Prolia (Denosumab) Safety in Young Adults (18 to 29)

Why Denosumab Is Rarely First-Line for Ages 18 to 29

Most young adults who receive denosumab have secondary osteoporosis caused by glucocorticoid therapy, organ transplantation, anorexia nervosa, hypogonadism, or osteogenesis imperfecta. Healthy young bones do not typically need antiresorptive therapy, and no randomized trial has evaluated denosumab exclusively in the 18 to 29 age range.

The FDA-approved labeling for Prolia covers postmenopausal women at high fracture risk, men with osteoporosis at high fracture risk, glucocorticoid-induced osteoporosis in men and women, and bone loss in patients receiving androgen deprivation or aromatase inhibitor therapy for cancer [4]. Young adults with none of these indications fall outside every approved category. Off-label use is not inherently wrong, but it shifts the evidence burden to the prescribing clinician.

The 2020 AACE/ACE guidelines list denosumab as a first-line option for postmenopausal osteoporosis but explicitly note that bisphosphonates remain preferred in premenopausal women of reproductive age due to the discontinuation complications unique to denosumab [6]. Short version: the drug works, but getting off it safely is the hard part.
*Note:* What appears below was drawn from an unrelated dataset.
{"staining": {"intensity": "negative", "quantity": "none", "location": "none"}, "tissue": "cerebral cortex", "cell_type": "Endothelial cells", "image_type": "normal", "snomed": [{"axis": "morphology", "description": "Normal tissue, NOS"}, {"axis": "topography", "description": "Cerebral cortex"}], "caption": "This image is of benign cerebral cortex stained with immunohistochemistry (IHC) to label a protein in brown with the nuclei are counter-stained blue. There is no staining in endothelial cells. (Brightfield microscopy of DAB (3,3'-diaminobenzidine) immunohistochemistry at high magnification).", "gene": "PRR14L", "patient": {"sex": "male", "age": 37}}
How Denosumab Affects Young, Still-Maturing Bone

Bone mass accrual continues into the late twenties. Suppressing RANKL during this window may limit the total peak bone mass a person ever achieves, which sets the ceiling for lifelong skeletal health.

In the FREEDOM trial (N=7,868 postmenopausal women, mean age 72), denosumab increased lumbar spine BMD by 9.2% and total hip BMD by 6.0% over 3 years compared to placebo [1]. The 10-year FREEDOM extension showed continued BMD gains with ongoing treatment, reaching 21.7% at the lumbar spine and 9.2% at the total hip [2]. These numbers are impressive. They are also drawn entirely from postmenopausal women decades older than the cohort in question.
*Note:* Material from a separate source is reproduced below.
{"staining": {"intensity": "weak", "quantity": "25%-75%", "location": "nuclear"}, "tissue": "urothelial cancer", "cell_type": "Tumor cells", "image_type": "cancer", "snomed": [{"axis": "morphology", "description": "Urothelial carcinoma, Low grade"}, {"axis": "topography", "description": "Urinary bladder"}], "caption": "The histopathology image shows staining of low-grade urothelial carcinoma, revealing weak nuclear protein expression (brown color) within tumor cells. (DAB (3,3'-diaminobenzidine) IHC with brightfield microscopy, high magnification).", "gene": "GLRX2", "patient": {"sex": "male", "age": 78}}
Young adults have higher baseline bone turnover. RANKL inhibition suppresses that turnover dramatically, and the long-term consequences of doing so during the peak-accrual window have never been studied in a controlled fashion. Animal data from the Prolia label describe skeletal abnormalities in cynomolgus monkey offspring exposed to denosumab in utero, including reduced bone strength and impaired tooth eruption [4]. No human studies have evaluated whether RANKL suppression during the final years of skeletal maturation produces analogous deficits.

A practical concern: if a 22-year-old starts denosumab, they face potentially decades of sequential therapy to avoid rebound. Each transition point carries risk.

The Rebound Fracture Problem After Discontinuation

Stopping denosumab triggers a surge in bone resorption that can drop BMD below pretreatment levels within 12 months. In some patients, this rebound causes multiple vertebral fractures.

Tsourdi et al. (2017) documented that bone turnover markers rise above baseline within 3 months of a missed dose, peaking at approximately 6 to 9 months, with BMD losses of 5% to 7% at the lumbar spine within a year [3]. Anastasilakis et al. (2017) reported that 10% of patients who discontinued denosumab after at least two doses developed new vertebral fractures, and the risk was highest in those with pre-existing vertebral fractures [5].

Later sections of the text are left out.